Colombians go to the polls on Sunday in congressional elections that will see former members of the Farc guerilla group take part for the first time.
The ex-rebels, now known as the Revolutionary Alternative Common Force (also Farc), were given 10 congressional seats as part of a historic peace deal signed in 2016.
But opinion polls give the left-wing group little chance of making gains.
The vote is being viewed as a test ahead of May's presidential elections.
Analysts expect the composition of Colombia's Congress to remain largely the same, with conservative parties who oppose the peace agreement hoping to win an absolute majority.
The Centro Democratico party, led by former president and current senator Alvaro Uribe, is predicted to win the most seats.
Mr Uribe's party has fiercely opposed the peace deal and its members include some of the Farc's most vocal enemies.
The peace agreement has polarised the country because Farc rebels fought the government for more than 50 years and more than 260,000 people were killed in the conflict.
Under the terms of the 2016 deal, the Farc are guaranteed 10 seats in the legislature as long as it campaigns for them.

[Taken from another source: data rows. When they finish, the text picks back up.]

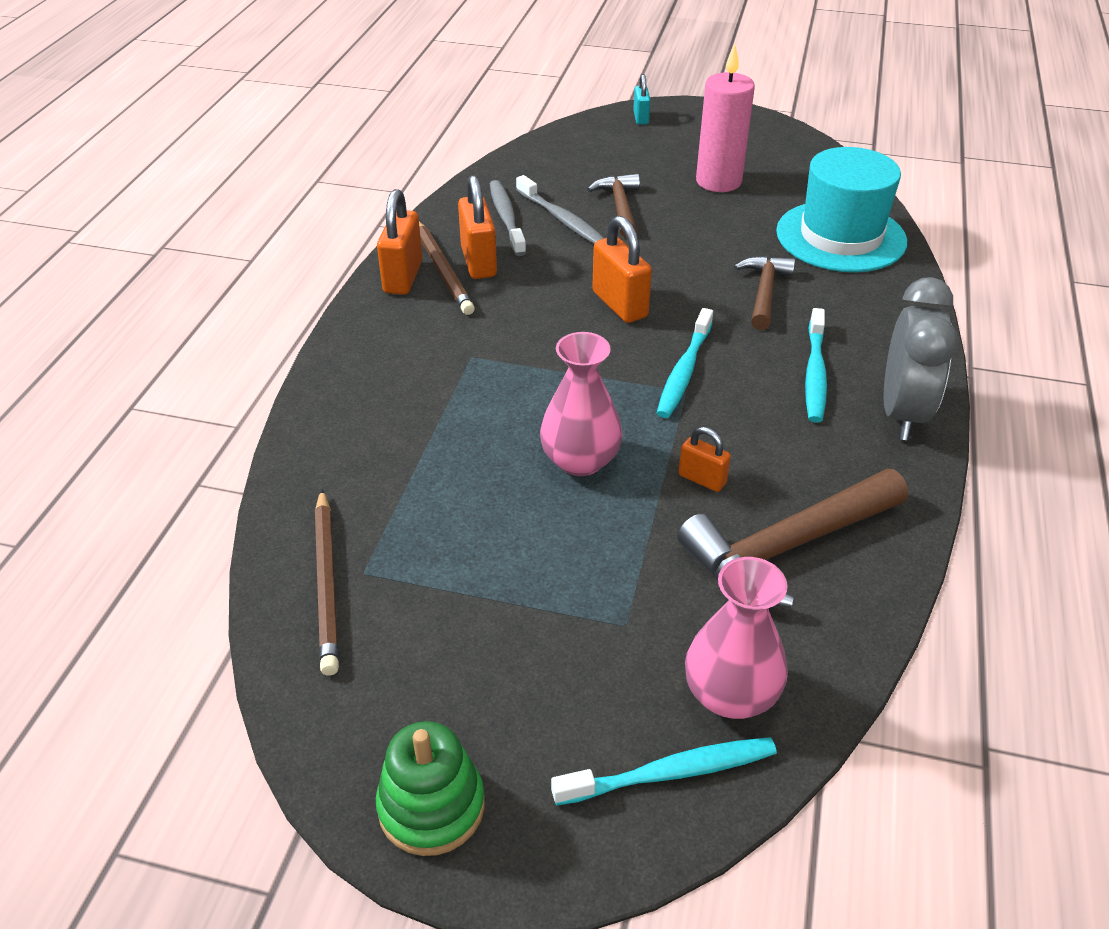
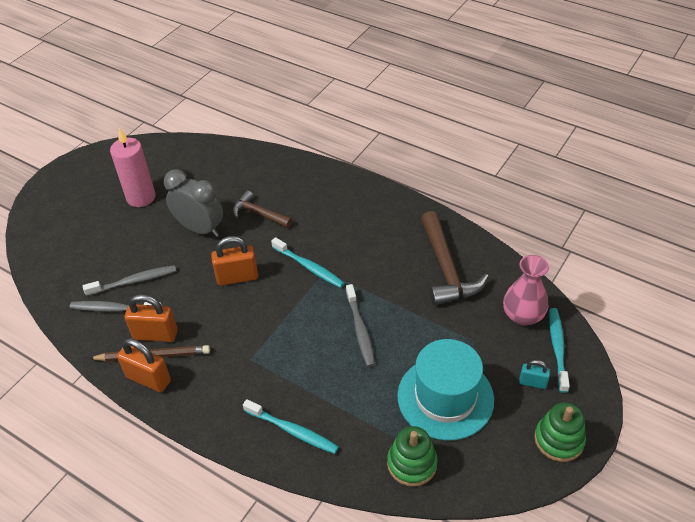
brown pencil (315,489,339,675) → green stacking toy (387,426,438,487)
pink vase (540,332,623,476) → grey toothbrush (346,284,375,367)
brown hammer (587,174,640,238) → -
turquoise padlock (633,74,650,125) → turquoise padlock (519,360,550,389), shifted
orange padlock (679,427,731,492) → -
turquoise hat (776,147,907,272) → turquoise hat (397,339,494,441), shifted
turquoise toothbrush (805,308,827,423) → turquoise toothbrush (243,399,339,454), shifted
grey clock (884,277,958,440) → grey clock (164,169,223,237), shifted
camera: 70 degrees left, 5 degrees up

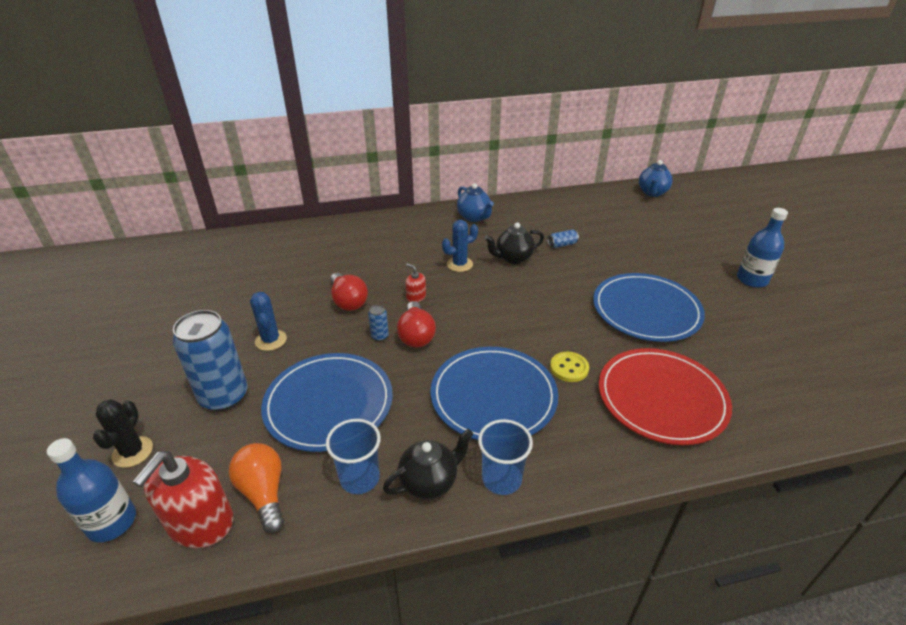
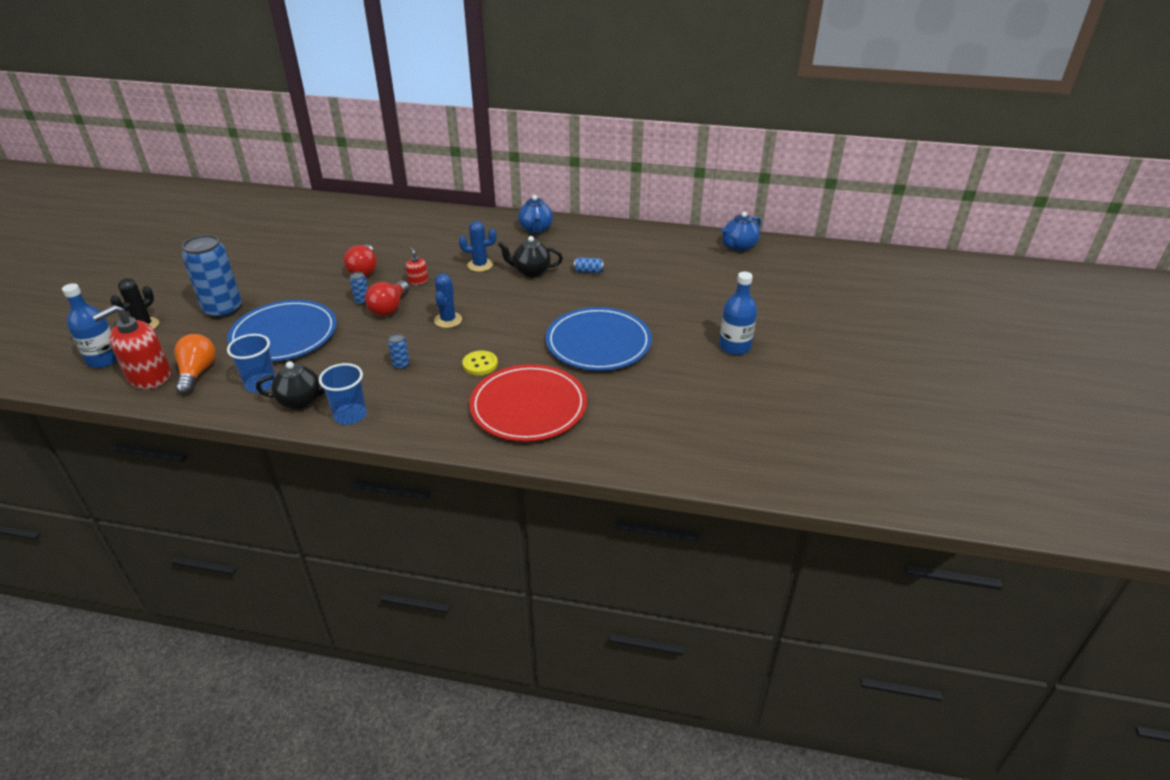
blue cactus (250,292,287,351) → blue cactus (434,273,462,328), shifted
blue plate (430,347,558,440) → blue can (388,333,410,369)
camera: 25 degrees right, 0 degrees up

The BBC's Katy Watson, who is in Bogotá, says that many Colombians feel it is too soon to see former rebels in positions of power and say they should have been punished for their crimes.
They have faced hostility on the campaign trial, and the group's leader Rodrigo Londoño was pelted with eggs and tomatoes while out campaigning last month.
Farc's candidates have acknowledged that they need to convince voters they have changed, but say their involvement in elections represents a fresh start for the country.
Sunday's vote will also include party primaries ahead of presidential elections in May.
But Mr Londoño – better known by his nom de guerre, "Timochenko" – will not be standing, after he withdrew from the presidential race because of ill-health.
He is recovering after undergoing heart surgery in a Bogotá clinic on Wednesday.
President Juan Manuel Santos won re-election in June 2014, gaining what he presented as an endorsement of his efforts to end the rebel insurgency.
He staked his reputation on securing a peace deal with the Farc and launched peace talks with the group two years after taking office in 2010.